▶ Aim of the exercise
Return each of the rows below unchanged, line for line, with nothing added or left out.

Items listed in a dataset
Start of Block

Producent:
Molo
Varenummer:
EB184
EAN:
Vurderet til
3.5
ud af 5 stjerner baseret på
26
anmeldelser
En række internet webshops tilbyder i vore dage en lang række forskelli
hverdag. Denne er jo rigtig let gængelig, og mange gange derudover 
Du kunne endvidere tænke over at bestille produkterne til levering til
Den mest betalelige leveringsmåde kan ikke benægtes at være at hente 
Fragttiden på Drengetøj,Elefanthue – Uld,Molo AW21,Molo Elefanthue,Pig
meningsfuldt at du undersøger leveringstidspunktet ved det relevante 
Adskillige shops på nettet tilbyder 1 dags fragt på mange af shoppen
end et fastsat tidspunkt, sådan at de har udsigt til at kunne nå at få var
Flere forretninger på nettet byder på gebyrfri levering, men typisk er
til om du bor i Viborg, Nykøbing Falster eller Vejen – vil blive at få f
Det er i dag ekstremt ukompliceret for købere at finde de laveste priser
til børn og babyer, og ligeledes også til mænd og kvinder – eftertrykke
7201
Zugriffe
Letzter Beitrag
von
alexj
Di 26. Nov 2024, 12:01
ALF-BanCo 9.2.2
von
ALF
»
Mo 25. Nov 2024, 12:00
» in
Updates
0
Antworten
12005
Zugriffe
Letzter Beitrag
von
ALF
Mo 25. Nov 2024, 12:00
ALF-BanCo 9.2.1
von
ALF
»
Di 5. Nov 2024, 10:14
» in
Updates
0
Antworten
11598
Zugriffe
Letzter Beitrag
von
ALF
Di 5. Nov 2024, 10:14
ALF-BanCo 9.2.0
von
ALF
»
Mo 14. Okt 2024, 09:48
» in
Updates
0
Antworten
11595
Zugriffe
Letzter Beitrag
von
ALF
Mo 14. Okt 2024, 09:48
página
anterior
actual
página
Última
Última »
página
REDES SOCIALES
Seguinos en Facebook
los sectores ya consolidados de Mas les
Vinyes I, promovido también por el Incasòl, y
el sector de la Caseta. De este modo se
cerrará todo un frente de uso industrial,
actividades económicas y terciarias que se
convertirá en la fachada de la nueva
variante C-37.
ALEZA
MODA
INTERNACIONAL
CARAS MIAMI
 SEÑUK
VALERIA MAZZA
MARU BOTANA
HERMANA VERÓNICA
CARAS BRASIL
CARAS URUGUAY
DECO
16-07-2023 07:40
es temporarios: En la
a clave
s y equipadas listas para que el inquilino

End of Block

▶ Response area
Producent:
Molo
Varenummer:
EB184
EAN:
Vurderet til
3.5
ud af 5 stjerner baseret på
26
anmeldelser
En række internet webshops tilbyder i vore dage en lang række forskelli
hverdag. Denne er jo rigtig let gængelig, og mange gange derudover 
Du kunne endvidere tænke over at bestille produkterne til levering til
Den mest betalelige leveringsmåde kan ikke benægtes at være at hente 
Fragttiden på Drengetøj,Elefanthue – Uld,Molo AW21,Molo Elefanthue,Pig
meningsfuldt at du undersøger leveringstidspunktet ved det relevante 
Adskillige shops på nettet tilbyder 1 dags fragt på mange af shoppen
end et fastsat tidspunkt, sådan at de har udsigt til at kunne nå at få var
Flere forretninger på nettet byder på gebyrfri levering, men typisk er
til om du bor i Viborg, Nykøbing Falster eller Vejen – vil blive at få f
Det er i dag ekstremt ukompliceret for købere at finde de laveste priser
til børn og babyer, og ligeledes også til mænd og kvinder – eftertrykke
7201
Zugriffe
Letzter Beitrag
von
alexj
Di 26. Nov 2024, 12:01
ALF-BanCo 9.2.2
von
ALF
»
Mo 25. Nov 2024, 12:00
» in
Updates
0
Antworten
12005
Zugriffe
Letzter Beitrag
von
ALF
Mo 25. Nov 2024, 12:00
ALF-BanCo 9.2.1
von
ALF
»
Di 5. Nov 2024, 10:14
» in
Updates
0
Antworten
11598
Zugriffe
Letzter Beitrag
von
ALF
Di 5. Nov 2024, 10:14
ALF-BanCo 9.2.0
von
ALF
»
Mo 14. Okt 2024, 09:48
» in
Updates
0
Antworten
11595
Zugriffe
Letzter Beitrag
von
ALF
Mo 14. Okt 2024, 09:48
página
anterior
actual
página
Última
Última »
página
REDES SOCIALES
Seguinos en Facebook
los sectores ya consolidados de Mas les
Vinyes I, promovido también por el Incasòl, y
el sector de la Caseta. De este modo se
cerrará todo un frente de uso industrial,
actividades económicas y terciarias que se
convertirá en la fachada de la nueva
variante C-37.
ALEZA
MODA
INTERNACIONAL
CARAS MIAMI
 SEÑUK
VALERIA MAZZA
MARU BOTANA
HERMANA VERÓNICA
CARAS BRASIL
CARAS URUGUAY
DECO
16-07-2023 07:40
es temporarios: En la
a clave
s y equipadas listas para que el inquilino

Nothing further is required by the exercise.